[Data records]

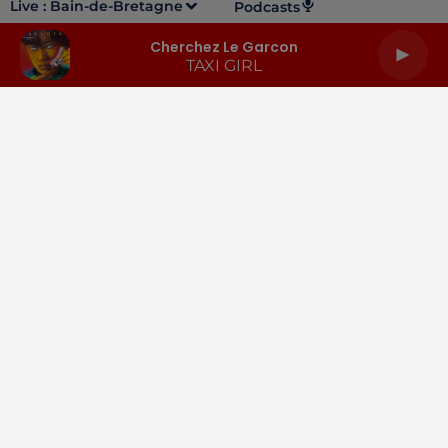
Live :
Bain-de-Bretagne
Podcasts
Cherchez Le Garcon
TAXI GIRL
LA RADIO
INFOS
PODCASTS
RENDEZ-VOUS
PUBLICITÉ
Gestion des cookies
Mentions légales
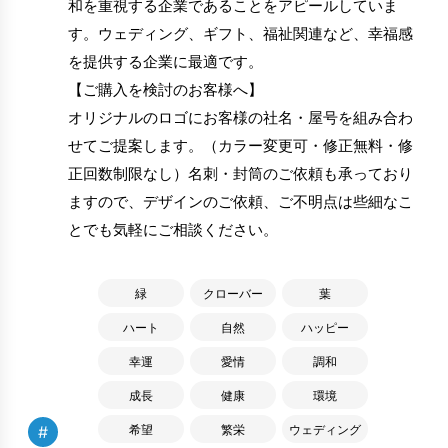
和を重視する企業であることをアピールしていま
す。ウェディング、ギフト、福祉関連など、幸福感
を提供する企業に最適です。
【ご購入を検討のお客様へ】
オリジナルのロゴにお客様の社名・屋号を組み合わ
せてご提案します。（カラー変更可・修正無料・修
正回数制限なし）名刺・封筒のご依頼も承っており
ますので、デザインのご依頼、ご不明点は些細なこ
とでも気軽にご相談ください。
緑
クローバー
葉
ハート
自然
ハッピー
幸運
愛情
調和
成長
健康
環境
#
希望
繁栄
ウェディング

WHAT IS EXPECTED: Return the text of every record line by line without any changes, and omit the picture markers.

SOLUTION FOR THIS PROBLEM:
Live :
Bain-de-Bretagne
Podcasts
Cherchez Le Garcon
TAXI GIRL
LA RADIO
INFOS
PODCASTS
RENDEZ-VOUS
PUBLICITÉ
Gestion des cookies
Mentions légales
和を重視する企業であることをアピールしていま
す。ウェディング、ギフト、福祉関連など、幸福感
を提供する企業に最適です。
【ご購入を検討のお客様へ】
オリジナルのロゴにお客様の社名・屋号を組み合わ
せてご提案します。（カラー変更可・修正無料・修
正回数制限なし）名刺・封筒のご依頼も承っており
ますので、デザインのご依頼、ご不明点は些細なこ
とでも気軽にご相談ください。
緑
クローバー
葉
ハート
自然
ハッピー
幸運
愛情
調和
成長
健康
環境
#
希望
繁栄
ウェディング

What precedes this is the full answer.